It's still one of the few remaining items on Bruce Rauner's Turnaround Agenda, and arguably the most popular. If you go by public polling numbers, Illinois is more than ready to turn over the process of redistricting—which has been a subject of political struggle for the past 140-plus years—to a nonpartisan arbiter. Last year, the Paul Simon Institute at SIU found that seventy-two percent of respondents favor an independent redistricting commission.
Perhaps this sentiment is related to the budget impasse and the state's long slide into fiscal oblivion, but not necessarily; redistricting is popular across states and time periods. A 2013 Harris poll found that 50 percent of Americans favored independent state commissions, with the rest divided among five other categories and just 14 percent in favor of lawmakers redoing the lines. Gerrymandering (when lawmakers draw districts to favor their own party) has become such a national problem that it was even the subject of a popular Last Week Tonight episode, garnering more than 5 million views on YouTube.
Last year Illinois lawmakers tried to reform its redistricting process, but failed. It came down to a heated 4-3 division on the Illinois Supreme Court, in which the Democratic majority judged that the redistricting initiative overreached; lawmakers could modify the "structure and procedure" of the legislature but not non-legislative offices like the auditor and state Supreme Court.
Basically, the state auditor would play a small administrative role in redistricting, and the Supreme Court could play a big one, by choosing someone to redraw the map in the event the independent commission couldn't pick one. These procedural matters might be minor or unlikely, but it was enough to derail what had already been an uphill battle to get a ballot measure passed.
Political support, from both the masses and the powerful interests that supported the ballot measure, made it possible to push the widespread (if somewhat apathetic) support of such an effort. Doing it twice is a lot to ask, but the support for it is unlikely to change. If so, there's an appealing option sitting on the shelf: a plan from the Illinois state representative-slash-Fermilab researcher Mike Fortner that I wrote about in 2013.
Complex as redistricting is, Fortner’s amendment was conceptually pretty simple: districts should be “compact, be contiguous, be substantially equal in population, reflect minority voting strengths, promote competition, and consider political boundaries.” Those criteria are scored; the maps with the top three scores go to a vote requiring a three-fifths majority to pass, so the parties basically have to agree; if they can’t, the Secretary of State automatically certifies the map with the highest score.
("Reflect minority voting strengths" isn't an abstract ideal; Illinois, being relatively diverse, has to be careful to comply with the Voting Rights Act.)

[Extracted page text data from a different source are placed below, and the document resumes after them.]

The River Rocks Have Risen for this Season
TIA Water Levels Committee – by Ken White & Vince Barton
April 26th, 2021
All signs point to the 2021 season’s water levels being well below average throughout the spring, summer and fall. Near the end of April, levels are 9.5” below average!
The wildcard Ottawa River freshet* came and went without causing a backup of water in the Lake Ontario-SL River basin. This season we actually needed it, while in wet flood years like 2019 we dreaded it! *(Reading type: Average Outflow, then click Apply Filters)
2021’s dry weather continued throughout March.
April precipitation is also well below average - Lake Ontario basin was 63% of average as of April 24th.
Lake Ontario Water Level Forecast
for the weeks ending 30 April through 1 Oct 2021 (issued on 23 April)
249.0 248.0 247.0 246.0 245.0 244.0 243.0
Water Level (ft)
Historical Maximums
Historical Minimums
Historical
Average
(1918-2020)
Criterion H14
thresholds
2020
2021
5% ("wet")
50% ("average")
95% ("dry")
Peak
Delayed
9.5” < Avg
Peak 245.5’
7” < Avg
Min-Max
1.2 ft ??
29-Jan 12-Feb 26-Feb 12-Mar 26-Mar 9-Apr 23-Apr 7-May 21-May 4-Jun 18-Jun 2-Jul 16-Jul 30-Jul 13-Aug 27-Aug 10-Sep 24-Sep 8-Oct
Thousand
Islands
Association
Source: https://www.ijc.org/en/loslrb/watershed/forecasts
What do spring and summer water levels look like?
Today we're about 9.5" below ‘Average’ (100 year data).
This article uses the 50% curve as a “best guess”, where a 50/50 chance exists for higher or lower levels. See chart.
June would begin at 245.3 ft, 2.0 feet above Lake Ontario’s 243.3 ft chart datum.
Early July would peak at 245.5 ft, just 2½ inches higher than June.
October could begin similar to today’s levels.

Here's the funny thing about redistricting: it might not really do anything about the politics of the state. As three political scientists found in 2012: "our findings are consistent with other research that shows that redistricting has extremely modest effects on the modern trends of increasing polarization and declining competition. These effects, where they exist, are also not as straightforward as critics of partisan redistricting suggest." Bipartisan commissions led to less competition in elections immediately following their creation, and then no clear patterns thereafter.

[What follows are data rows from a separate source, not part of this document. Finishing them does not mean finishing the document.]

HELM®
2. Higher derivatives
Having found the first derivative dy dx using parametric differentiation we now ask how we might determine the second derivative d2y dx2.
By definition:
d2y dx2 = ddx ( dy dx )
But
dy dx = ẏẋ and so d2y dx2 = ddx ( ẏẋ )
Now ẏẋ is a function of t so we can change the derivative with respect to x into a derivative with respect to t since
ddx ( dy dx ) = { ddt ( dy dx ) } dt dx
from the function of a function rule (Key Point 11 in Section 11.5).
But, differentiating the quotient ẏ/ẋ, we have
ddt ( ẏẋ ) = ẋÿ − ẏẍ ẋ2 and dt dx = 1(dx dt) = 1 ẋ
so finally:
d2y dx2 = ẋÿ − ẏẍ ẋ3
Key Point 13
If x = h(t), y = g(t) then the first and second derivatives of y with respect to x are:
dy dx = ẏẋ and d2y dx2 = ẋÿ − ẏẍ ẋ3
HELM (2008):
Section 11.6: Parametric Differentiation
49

So why bother with redistricting reform? Maybe because it sounds nice:
While none of the other categories of non-legislative redistricting appear to offer any significant improvement over traditional legislative redistricting, the independent commissions that have been adopted in Arizona, Idaho, and Washington in the last 20 years seem to offer an approach to redistricting reform that has a positive effect on citizen trust.
Of all the issues on the table over a potential grand bargain, independent redistricting might be the easiest to come to an agreement over. Just don't expect it to turn around very much.